You may upload the entire training corpus as a single JSON file, containing both the FAQ file (the set of canonical question-answer pairs) and the already labeled queries (historic user queries with the correct answers assigned to them).

JSON file description

Each JSON object represents one Article, containing the ID, canonical question, answer, snippet and a list of queries assigned to it.

All JSON articles must have “question” and “answer” fields, which, however, can be empty. All other fields are optional.

“id” must be a unique positive integer. If any JSON article has non-empty “id” field, every other article must have “id” field being non-empty as well. “id” can be empty for all articles and it is not required for successful import.

Examples:

{
    "question": "What is your address?",
    "answer": "Our headquarters are in Palo Alto, California. Please contact us at info@alterra.ai",
    "id": 3,
    "queries": [
        "What is your address?",
        "Where is your company located?",
        "are you based in palo alto?",
        "company address pls",
        "do you have an office in europe?",
        "what's your address?",
        "where are you based?",
        "where are you from",
        "where are you headquartered?",
        "where are you located?",
        "where are you?",
        "where are your HQ?",
        "where are your headquarters?",
        "where is Alterra?",
        "where is alterra located?",
        "where is the company located?",
        "where is your HQ?",
        "where is your company based?",
        "where is your headquarters?",
        "where is your office located?",
        "your address, please?"
    ]
},
{
    "question": "Do you have API?",
    "answer": "All our stuff is available via APIs. Details and API documentation <a href=\"http://next.alterra.ai/home/#api\" rel=\"nofollow
noopener\" target=\"_blank\"><< here. May I
    have email to send more information to?",
    "id": 9,
    "queries": [
        "API available?",
        "Do you guys have an API?",
        "Do you have a chat bot API?",
        "Do you have an API?",
        "Got API?",
        "What are your apis?",
        "What's your API is capable for?",
        "api docs",
        "api documentation",
        "available over API?",
        "do you have a REST API?",
        "do you have api",
        "do you have web api",
        "how about api",
        "is there an api?",
        "what APIs do you have?",
        "where can I find the API docs?",
        "you have api"
    ]
}

Common corpora

The Settings tab allows you to combine your main FAQ corpus with pre-defined common corpora.

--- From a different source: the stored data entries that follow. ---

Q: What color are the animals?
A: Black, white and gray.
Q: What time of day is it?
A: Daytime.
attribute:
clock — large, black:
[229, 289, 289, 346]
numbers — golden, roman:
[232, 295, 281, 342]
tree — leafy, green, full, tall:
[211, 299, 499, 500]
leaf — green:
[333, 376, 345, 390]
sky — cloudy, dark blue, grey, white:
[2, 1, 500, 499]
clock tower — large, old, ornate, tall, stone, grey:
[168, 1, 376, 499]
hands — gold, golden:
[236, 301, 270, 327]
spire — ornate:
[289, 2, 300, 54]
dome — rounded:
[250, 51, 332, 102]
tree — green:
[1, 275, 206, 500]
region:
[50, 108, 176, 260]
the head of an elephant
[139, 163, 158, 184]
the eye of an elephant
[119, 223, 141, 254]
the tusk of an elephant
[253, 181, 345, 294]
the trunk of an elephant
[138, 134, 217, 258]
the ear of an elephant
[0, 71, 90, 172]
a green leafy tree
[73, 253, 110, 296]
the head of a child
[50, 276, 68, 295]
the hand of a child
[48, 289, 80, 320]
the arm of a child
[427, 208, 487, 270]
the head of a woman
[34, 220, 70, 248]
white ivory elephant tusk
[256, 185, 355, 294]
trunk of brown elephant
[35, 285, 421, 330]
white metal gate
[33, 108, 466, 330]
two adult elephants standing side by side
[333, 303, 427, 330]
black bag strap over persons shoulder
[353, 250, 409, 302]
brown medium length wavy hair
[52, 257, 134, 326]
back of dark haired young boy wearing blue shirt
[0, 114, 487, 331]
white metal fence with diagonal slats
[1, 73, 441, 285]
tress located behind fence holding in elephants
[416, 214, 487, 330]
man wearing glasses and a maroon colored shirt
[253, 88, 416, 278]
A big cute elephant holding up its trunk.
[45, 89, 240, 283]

The latter include question – answer pairs that are not specific to your FAQ file. They are rather universal. You have an option to add these common corpora to your main FAQ.

Currently, there are two common corpora available:

chitchat

Contains dialogs that would enable the bot to answer small talk questions like "how are you?", "are you a bot or a human?", "thank you, good bye", etc. You may view this corpus by clicking on the respective json or text links.

User queries related to these topics are independent of your knowledge base. They are common across all verticals. This engine comes with a collection of such common queries. The answers, however, are under your control -- you would edit the default values as you think fit.

grab_info

This corpus covers the "contact me" user intents. Currently, it contains only one article "contact me - here is my email address". Specifically, if the user message contains the user's email address this occurrence is detected by the bot. The bot will reply with the “Thank you. We will get back with you shortly.” message. (You may edit it in the Edit tab.)

Additionally, an email notification is automatically sent to you (to the email address you provided when registering at Alterra's website.)

When a common corpus is merged, it adds a set of articles to your FAQ. Merged articles are editable.

If a common corpus is un-merged, all its articles will be removed from the main FAQ, with all its attached queries. If you had added a corpus, edited it and then un-merged it you will lose all your edits.

Misc.

You may also export your data via the Settings tab.

The tab also displays your client ID and API key (should you need one). They are automatically generated when you self-register for the service on Alterra's website.